If we don't want to fix in advance the number of samples we take, then sampling is just considering the product space $\Omega^{\mathbb{N}}$ with random variables $X_1, \dots, X_n, \dots$ endowed with the product measure, thus $X_1 \circ i_1 \sim \dots \sim X_n \circ i_n \sim \dots \sim X$. Such a construction is possible in the countably infinite case by the Ionescu Tulcea extension theorem, for example, even in many cases when the conditions of Kolmogorov's extension theorem do not apply.

It is also worth noting that we don't necessarily need to assume that the "copies" of $X$ are independently distributed; using an entirely analogous definition, it would still be possible for $X_1 \circ i_1 \sim \dots \sim X_n \circ i_n \sim \dots \sim X$ without having the product measure on $\Omega^{\mathbb{N}}$ (here I am drawing an implicit distinction between "the" product measure on the product of measure spaces and an arbitrary measure on such a space, which need not equal the canonical such measure.)
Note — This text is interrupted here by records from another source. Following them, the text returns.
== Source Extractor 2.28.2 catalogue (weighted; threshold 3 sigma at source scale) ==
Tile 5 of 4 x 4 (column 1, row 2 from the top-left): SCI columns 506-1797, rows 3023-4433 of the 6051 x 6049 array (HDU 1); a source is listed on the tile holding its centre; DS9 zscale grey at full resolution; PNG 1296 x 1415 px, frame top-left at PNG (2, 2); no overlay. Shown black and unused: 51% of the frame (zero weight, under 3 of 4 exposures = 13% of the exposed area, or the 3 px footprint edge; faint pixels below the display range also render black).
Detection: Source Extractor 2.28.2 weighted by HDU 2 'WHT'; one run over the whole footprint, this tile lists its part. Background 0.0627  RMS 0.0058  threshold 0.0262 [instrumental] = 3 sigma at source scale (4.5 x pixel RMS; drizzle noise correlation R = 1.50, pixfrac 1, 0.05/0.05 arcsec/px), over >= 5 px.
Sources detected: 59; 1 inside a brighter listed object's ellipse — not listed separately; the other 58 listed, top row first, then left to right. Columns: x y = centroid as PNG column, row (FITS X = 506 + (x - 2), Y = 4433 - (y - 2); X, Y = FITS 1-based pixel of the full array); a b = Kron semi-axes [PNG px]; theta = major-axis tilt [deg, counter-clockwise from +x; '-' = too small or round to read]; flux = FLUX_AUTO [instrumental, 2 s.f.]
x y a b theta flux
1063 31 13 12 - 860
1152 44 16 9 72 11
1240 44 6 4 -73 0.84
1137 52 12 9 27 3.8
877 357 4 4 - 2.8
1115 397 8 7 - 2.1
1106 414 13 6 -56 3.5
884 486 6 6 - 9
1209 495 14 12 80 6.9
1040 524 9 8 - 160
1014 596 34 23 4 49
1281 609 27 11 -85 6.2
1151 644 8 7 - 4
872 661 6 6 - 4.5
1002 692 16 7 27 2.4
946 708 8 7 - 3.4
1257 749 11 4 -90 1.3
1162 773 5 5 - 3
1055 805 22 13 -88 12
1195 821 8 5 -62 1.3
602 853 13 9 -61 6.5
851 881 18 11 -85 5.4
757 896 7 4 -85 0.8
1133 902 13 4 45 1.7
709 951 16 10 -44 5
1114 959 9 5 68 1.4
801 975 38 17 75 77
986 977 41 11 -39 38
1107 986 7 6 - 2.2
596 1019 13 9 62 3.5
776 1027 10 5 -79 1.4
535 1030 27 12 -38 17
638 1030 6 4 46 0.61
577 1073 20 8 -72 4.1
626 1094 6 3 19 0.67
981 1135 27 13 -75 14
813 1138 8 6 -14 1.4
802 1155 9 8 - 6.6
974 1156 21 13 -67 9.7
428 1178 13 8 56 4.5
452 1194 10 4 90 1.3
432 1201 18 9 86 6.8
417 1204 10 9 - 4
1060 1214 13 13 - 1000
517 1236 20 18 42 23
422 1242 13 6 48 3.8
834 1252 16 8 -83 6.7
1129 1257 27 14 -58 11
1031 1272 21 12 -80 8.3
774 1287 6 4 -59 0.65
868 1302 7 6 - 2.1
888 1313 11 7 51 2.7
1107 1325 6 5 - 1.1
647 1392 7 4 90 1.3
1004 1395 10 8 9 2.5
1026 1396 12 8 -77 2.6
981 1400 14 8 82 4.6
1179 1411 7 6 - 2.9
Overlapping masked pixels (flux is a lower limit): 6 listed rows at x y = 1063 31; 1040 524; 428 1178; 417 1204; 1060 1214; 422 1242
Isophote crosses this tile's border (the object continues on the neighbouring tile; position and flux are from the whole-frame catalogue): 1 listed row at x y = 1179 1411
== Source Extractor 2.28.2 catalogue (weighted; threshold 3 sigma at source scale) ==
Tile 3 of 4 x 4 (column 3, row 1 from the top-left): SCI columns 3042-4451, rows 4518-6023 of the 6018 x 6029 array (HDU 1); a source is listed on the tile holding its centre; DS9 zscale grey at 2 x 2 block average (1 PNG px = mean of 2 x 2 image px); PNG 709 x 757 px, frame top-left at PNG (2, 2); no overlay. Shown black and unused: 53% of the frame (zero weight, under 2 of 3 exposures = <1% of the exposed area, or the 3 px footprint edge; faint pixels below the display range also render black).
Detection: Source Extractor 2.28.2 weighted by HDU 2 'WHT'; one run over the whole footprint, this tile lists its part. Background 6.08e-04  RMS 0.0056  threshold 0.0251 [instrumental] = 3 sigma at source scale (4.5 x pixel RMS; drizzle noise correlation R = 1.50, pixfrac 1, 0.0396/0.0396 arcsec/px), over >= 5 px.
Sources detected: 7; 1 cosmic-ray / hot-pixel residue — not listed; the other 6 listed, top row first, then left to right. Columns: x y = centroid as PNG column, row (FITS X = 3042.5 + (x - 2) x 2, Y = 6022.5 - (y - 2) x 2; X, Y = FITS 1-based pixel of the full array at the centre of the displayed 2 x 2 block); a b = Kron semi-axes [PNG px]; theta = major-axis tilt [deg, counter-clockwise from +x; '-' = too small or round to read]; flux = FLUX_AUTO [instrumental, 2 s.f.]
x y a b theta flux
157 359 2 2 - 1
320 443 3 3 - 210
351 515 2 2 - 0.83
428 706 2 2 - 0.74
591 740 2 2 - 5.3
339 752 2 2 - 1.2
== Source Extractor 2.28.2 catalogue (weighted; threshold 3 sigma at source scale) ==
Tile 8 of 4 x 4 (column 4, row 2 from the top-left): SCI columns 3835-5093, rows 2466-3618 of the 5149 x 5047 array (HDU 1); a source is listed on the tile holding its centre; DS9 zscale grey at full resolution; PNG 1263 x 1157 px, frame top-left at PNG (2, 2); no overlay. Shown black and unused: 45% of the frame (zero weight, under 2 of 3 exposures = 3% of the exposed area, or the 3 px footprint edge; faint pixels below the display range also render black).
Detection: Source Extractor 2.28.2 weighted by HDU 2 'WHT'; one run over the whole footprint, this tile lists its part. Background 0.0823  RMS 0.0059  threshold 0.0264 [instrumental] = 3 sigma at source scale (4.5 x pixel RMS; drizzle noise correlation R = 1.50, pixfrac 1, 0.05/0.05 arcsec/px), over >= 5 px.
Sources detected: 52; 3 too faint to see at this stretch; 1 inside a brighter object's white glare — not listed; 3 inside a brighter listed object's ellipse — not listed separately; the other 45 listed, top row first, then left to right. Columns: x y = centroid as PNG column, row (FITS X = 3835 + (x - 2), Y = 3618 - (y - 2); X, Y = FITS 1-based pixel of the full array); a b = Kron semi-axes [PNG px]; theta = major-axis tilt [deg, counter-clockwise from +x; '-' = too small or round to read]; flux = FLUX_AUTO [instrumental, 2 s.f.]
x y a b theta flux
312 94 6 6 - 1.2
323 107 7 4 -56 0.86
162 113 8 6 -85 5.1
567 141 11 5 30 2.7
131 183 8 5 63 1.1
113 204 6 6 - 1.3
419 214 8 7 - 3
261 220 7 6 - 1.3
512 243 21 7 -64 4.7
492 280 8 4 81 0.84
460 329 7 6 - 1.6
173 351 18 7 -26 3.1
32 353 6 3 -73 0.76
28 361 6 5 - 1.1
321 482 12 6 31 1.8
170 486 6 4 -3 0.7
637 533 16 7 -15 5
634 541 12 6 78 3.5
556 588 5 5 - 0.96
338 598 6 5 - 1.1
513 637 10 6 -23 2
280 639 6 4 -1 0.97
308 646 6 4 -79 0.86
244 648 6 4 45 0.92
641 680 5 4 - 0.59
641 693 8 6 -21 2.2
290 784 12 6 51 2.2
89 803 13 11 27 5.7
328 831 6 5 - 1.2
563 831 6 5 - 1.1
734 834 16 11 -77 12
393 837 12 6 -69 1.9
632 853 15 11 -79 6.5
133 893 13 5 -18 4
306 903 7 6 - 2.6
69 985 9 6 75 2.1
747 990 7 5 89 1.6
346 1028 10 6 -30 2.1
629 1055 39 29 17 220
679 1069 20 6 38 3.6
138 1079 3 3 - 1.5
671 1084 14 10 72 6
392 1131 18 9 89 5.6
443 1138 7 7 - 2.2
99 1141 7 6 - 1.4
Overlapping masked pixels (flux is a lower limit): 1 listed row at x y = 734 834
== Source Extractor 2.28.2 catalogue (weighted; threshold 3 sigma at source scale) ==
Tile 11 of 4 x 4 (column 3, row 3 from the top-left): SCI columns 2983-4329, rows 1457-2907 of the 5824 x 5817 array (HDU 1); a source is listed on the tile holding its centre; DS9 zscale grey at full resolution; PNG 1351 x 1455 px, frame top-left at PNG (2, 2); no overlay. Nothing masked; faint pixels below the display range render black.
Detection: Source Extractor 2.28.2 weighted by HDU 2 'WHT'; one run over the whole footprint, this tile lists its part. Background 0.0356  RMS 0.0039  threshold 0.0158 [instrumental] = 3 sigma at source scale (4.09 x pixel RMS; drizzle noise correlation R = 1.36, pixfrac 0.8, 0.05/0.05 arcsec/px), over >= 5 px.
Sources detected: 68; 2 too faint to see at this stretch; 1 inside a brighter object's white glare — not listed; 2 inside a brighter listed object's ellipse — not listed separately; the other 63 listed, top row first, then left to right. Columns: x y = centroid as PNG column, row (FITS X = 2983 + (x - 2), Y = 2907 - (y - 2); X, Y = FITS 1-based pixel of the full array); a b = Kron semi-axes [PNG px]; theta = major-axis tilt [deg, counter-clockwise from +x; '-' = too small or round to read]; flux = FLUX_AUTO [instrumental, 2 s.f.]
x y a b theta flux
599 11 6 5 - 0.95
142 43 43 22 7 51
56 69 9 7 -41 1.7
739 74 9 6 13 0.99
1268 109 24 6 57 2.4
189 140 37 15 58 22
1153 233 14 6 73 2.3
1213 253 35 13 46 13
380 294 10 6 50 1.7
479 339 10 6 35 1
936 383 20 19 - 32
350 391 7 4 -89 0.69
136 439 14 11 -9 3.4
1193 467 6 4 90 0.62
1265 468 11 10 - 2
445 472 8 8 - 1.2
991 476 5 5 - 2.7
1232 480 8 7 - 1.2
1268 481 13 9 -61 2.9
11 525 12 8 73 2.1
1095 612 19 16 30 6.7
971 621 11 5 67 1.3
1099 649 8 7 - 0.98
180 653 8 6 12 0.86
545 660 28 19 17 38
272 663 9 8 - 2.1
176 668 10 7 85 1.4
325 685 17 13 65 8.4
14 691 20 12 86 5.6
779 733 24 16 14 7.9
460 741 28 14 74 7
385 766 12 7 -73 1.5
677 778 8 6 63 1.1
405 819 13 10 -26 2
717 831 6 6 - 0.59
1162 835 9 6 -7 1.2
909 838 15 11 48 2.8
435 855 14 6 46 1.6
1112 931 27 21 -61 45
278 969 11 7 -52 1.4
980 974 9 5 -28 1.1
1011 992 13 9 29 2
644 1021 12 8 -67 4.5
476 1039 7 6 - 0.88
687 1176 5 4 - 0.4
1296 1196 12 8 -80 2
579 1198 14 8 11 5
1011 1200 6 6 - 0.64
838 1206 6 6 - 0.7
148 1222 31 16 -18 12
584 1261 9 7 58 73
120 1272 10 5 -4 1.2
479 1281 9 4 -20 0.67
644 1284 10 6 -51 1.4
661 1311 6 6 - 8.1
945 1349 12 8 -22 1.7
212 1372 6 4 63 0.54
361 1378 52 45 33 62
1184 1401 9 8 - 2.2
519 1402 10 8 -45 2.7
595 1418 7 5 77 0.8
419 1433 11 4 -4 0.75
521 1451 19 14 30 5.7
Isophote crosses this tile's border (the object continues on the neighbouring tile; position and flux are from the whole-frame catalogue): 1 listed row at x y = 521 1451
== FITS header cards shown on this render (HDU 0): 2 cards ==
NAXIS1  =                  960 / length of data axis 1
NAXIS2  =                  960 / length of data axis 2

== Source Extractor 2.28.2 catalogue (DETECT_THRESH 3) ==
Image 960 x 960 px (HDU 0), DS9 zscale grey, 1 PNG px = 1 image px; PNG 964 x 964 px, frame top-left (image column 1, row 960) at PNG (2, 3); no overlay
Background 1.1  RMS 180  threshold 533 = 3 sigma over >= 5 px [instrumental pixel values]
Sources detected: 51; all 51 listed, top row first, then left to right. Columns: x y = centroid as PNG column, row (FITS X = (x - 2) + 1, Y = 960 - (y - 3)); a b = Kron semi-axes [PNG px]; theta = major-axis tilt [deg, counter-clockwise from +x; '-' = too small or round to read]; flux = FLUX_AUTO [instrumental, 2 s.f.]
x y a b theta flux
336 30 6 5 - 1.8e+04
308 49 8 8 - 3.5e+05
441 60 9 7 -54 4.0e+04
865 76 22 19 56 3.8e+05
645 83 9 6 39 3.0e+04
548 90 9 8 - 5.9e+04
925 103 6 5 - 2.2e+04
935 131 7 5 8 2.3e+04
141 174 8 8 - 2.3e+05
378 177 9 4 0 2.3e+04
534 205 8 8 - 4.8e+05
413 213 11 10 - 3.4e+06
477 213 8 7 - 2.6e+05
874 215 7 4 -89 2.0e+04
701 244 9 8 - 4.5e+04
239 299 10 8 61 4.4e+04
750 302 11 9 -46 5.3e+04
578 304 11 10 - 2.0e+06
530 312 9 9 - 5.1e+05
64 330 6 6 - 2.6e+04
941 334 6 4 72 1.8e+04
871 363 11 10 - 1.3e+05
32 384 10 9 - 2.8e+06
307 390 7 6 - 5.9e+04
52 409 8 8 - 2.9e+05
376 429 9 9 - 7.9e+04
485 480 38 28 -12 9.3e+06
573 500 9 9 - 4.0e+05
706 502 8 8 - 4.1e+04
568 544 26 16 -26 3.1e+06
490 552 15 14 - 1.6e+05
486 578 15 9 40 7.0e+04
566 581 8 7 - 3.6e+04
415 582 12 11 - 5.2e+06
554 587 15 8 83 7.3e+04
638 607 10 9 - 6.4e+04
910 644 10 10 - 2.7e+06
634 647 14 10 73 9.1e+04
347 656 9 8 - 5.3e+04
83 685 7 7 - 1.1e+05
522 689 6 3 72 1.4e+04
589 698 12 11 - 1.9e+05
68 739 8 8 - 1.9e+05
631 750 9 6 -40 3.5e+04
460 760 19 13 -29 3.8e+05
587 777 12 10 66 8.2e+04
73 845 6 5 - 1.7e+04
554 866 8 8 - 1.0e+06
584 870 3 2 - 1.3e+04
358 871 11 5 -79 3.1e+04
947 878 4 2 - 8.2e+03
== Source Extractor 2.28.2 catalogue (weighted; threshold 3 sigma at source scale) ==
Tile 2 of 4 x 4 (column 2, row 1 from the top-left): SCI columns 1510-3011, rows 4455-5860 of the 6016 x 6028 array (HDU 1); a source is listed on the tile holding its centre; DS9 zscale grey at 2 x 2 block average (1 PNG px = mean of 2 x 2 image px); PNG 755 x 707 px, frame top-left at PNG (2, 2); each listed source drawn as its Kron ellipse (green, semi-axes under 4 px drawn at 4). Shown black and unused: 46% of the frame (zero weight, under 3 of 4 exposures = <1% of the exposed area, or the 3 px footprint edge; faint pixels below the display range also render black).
Then a "statistic" is any (measurable) function of this sample vector in the finite case or sample sequence in the infinite case.

Because in practice every experiment conducted in real life only takes finitely many variables, references to sample vectors (of an arbitrary, unspecified size $n$) rather than sample sequences will often be more common in statistics-oriented literature, although the greater generality afforded (in some sense) by the limiting case $n \to \infty$ is used very frequently in the pure probability literature (e.g. when discussing random walks or results like the CLT or Law of the Iterated Logarithm). However in the pure probability literature such infinite samples are usually termed "a sequence of identical (independently distributed) random variables" rather than a "sample", even though any sequence of identical random variables is the same type of mathematical object as the unbounded version of the theoretical model of "samples" used by statisticians. Indeed, this correspondence is why the terms "sampling with replacement" and "sampling without replacement" turn up in the pure probability literature. Since the central object of study of statistics are vectors of random variables, this explains why the theory of vector-valued random variables is more prominent or prevalent in the statistical literature than other fields.

For example, we could have a population of particles with velocities distributed as $N(0,1)$. Then a sample would correspond to a vector $(X_1, \dots, X_n)$ with each $X_i$ having the distribution $N(0,1)$.

"In practice" this is the theoretical model for choosing $n$ particles from the population and noting what their velocity is.

Given this sample, we can calculate statistics, for example, the "sample mean" $(X_1 + \dots X_n)/n$.

However, this is in general different from the "mean of the population" (which is 0, the expectation of the normal distribution), since it is a random variable and hence assumes different values randomly depending on which particles we choose. In this case, however, the statistics has the optimal property that its expectation is equal to the population mean (i.e. $E[(X_1 + \dots X_n)/n]=EX$.


When discussing samples, there is a vector-valued random variable $Y$ where the real-valued random variables $Y_i$ are independent and have the same distribution as $X$. Then $\{ x_i \}_{i=1}^n$ is $Y(\omega)$ for some particular $\omega$ in the sample space $\Omega$. Sometimes when we refer to a sample we actually mean $Y$ itself rather than a particular value, it depends on the exact context.